▶ Assigned task
Repeat the text of every item below word for word, omitting the pictures.

▶ Record set
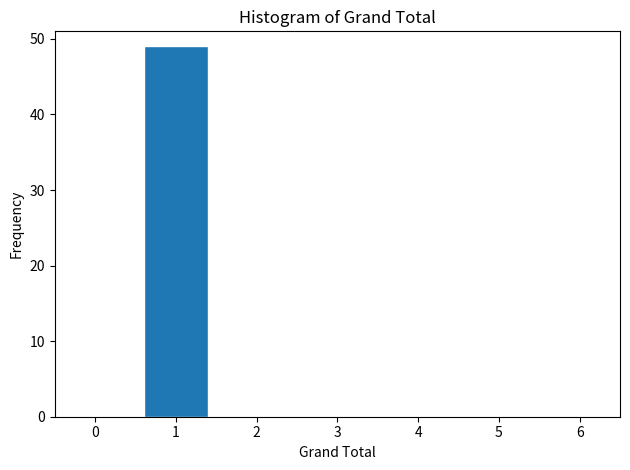

Reading right to left, transcribe all the data shown in this chart.

6=0	5=0	4=0	3=0	2=0	1=49	0=0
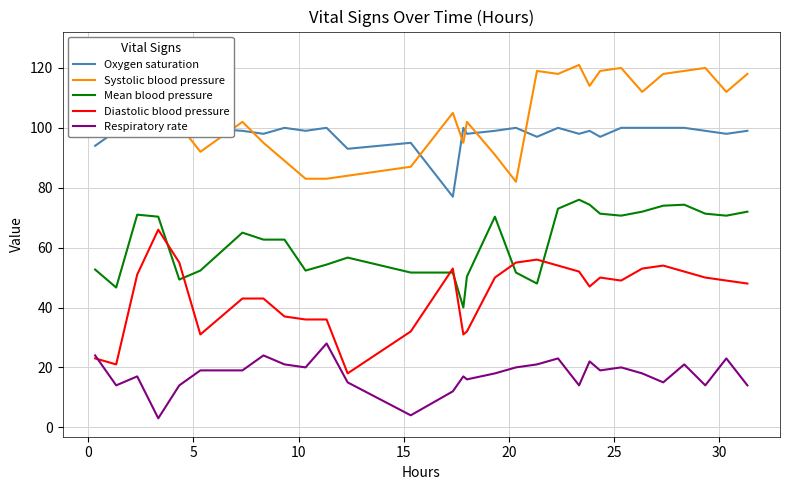

True or false: Respiratory rate and Mean blood pressure intersect in this chart.

False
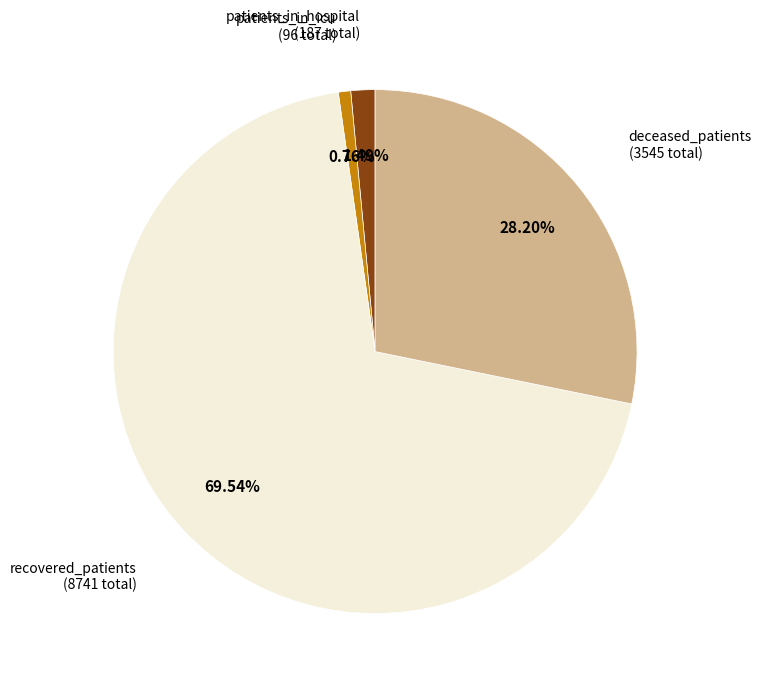

Is there any slice that represents more than half of the pie?

Yes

▶ Answer to this task
Reading right to left, transcribe all the data shown in this chart.

6=0	5=0	4=0	3=0	2=0	1=49	0=0

True or false: Respiratory rate and Mean blood pressure intersect in this chart.

False

Is there any slice that represents more than half of the pie?

Yes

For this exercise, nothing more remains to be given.